“And since when do you give a shit about what happens to Cole? From what you’ve told me, he made your life a living hell.”
I couldn’t explain it. Not really. Not in a way that would make sense to someone who hadn’t grown up here, who didn’t understand what the ranch meant.
“I just do,” I finally said. “I know it’s hard to understand, but I need to do this. I… I owe it to them.”
“They were terrible to you!” Derek cried back. “You don’t owe them shit!”

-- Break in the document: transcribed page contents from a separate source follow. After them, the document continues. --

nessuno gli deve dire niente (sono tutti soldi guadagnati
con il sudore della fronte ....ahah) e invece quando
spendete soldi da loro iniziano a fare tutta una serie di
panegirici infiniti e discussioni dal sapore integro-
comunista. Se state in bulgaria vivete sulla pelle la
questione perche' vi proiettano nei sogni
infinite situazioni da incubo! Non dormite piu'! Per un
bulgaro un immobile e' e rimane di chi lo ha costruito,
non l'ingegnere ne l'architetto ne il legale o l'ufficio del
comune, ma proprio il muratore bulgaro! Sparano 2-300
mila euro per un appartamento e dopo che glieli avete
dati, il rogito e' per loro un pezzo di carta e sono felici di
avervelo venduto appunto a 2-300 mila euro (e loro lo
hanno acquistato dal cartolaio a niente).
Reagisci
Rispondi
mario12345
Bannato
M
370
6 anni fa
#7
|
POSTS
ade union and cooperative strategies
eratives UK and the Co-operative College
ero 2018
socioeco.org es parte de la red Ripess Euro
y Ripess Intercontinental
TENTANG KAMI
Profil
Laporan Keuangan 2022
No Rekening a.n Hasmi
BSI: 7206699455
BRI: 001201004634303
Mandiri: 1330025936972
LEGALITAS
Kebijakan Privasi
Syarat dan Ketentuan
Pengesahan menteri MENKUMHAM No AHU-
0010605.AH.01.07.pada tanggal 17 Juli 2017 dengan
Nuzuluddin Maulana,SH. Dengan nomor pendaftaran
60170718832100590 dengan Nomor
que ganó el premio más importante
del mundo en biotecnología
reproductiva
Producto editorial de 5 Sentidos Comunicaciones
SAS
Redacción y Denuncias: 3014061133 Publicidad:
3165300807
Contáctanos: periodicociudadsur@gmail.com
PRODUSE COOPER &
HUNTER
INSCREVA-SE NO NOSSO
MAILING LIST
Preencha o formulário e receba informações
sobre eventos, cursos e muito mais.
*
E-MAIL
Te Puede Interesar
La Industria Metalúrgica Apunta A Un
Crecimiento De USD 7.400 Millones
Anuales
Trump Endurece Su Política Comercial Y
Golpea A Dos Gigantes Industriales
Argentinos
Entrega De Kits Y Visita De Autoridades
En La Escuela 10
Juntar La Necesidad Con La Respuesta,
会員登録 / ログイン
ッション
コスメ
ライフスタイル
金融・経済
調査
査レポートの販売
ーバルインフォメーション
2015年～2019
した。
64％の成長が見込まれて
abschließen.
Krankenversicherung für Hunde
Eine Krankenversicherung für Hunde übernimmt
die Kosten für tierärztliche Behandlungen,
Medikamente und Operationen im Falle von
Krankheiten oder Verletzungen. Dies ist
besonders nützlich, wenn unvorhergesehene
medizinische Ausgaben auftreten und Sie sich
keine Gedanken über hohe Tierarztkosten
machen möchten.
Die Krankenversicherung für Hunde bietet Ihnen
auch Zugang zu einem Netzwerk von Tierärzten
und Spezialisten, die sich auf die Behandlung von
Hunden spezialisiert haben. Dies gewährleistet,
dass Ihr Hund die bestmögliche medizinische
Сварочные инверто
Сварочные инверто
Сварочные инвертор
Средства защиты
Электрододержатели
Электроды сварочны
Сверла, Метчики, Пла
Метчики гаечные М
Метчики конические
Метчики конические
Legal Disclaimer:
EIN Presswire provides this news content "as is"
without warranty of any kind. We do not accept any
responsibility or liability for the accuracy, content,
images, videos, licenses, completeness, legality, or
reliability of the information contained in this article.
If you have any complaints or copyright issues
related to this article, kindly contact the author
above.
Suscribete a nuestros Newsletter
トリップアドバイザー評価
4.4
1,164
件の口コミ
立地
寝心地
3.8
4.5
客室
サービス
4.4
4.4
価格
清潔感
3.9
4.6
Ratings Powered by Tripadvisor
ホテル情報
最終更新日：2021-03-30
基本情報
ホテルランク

I rolled my eyes. This was my own fault. I’d told a lot of stories over the years about how much I hated the family I’d left behind. Maybe I embellished a bit and maybe I didn’t, but I definitely made my feelings on the subject known. Derek was only parroting my own emotions back to me.
“I know that, Derek,” I sighed, rubbing my palm over my forehead in frustration. “But you don’t understand. This ranchrepresents generations of hard work. It’s a part of who I am. I can’t just let it get donated to charity and torn down.”
There was a long pause. “So you’ve made up your mind then?” Derek’s tone was high and sharp. “You’re staying in Montana?”
“Derek… I don’t have a choice…”
“Well let me give you another one,” he snapped, not waiting for me to finish. “You can either come home to me, or you can stay in Montana and be single.”
“You could move here?—”
“Don’t make me fucking laugh,” he cut in, his voice full of anger. “I’m not quitting my six-figure job, packing up all my shit, and moving to bum-fuck Montana for a year so we can both get hate-crimed by your shitty stepbrother.”
“Cole’s not like that,” I found myself saying, although I didn’t know if it was true. We’d never talked much about sexuality. I just assumed he was straight. “It’s just a year?—”
“No, Jesse,” Derek barked. “You always do shit like this, you know? Every other month you want to move here or there or pack up everything and start over in another country. It’s almost like you don’t want a home… likeI’mnot enough for you.”
“Derek it’s not?—”
“Make your choice Jesse. Come home now or don’t bother coming back at all.”
Then the line went dead.
I stared at my phone for a long moment, stunned by what had just happened. Derek had hung up on me. Given me an ultimatum. Just like that, my relationship of two years was hanging by a thread, all because of my stepfather’s ridiculous will.
“Fuck,” I muttered, shoving my phone back into my pocket.
The sun was fully up now, casting long shadows across the cemetery. A few birds had started their morning songs, obliviousto my personal crisis. I glanced back at Dad’s grave, feeling a surge of resentment.
“This is your fault,” I said to the fresh mound of dirt, anger twisting in my gut. “You couldn’t just let me live my life, could you?”
I got in the car and sat there, gripping the steering wheel until my knuckles turned white. My entire world was unraveling, and I had less than two days to decide whether to throw away my life in Seattle or let Cole lose everything he’d worked for. Maybe I could call Derek back and tell him I’d be home tomorrow, that I’d figure something else out. I… Icouldchoose him over the ranch, over Cole, over this entire fucking mess.
But I didn’t.
Instead, I tossed the phone onto the passenger seat and started the engine. The decision had been made somewhere deep inside me before Derek had even issued his ultimatum. I was staying in Hell Creek, at least for a year. And if that meant losing Derek... well, maybe we weren’t as important to one another as I thought. He’d been right too. I’d been looking for an excuse to get out of Seattle for a while. I just never thought I’d end up back here in Hell Creek.
I drove slowly back toward town, the morning light illuminating the streets in a way I’d almost forgotten. The mountains loomed in the distance, their peaks catching the first full rays of sunlight. Main Street was just beginning to wake up, a few early risers heading to the diner for breakfast. It was beautiful in its own harsh, unforgiving way, nothing like the manicured parks and gleaming high-rises of Seattle.
But instead of going back to the hotel, I headed out of town on the opposite side. I figured there was no point in prolonging the inevitable.
Five minutes later, I pulled into Nelson Ranch for the first time in fifteen years.
The ranch looked both exactly the same and completely different from how I remembered it. The main house still stood tall and proud, its weathered wood siding bleached by decades of Montana sun. The barn needed a fresh coat of paint, but it was the same sturdy structure that had housed horses and equipment since before I was born. The fields stretched out beyond, dotted with cattle grazing in the morning light.
But there were changes too. New fencing along the south pasture, an expanded chicken coop, solar panels on the workshop roof. Fifteen years of Cole’s influence, his vision for the place slowly taking shape without me.
I parked near the main house, my rental car looking painfully out of place among the mud-splattered trucks and ATVs. For a long moment, I just sat there, engine off, gathering my courage. What the hell was I going to say to Cole? And would he even allow me to stay?
The screen door of the main house slammed, and a woman stepped onto the porch. She was older, with gray hair pulled back in a neat bun, wearing an apron over practical clothes. She spotted my car immediately, shading her eyes against the morning sun as she peered in my direction.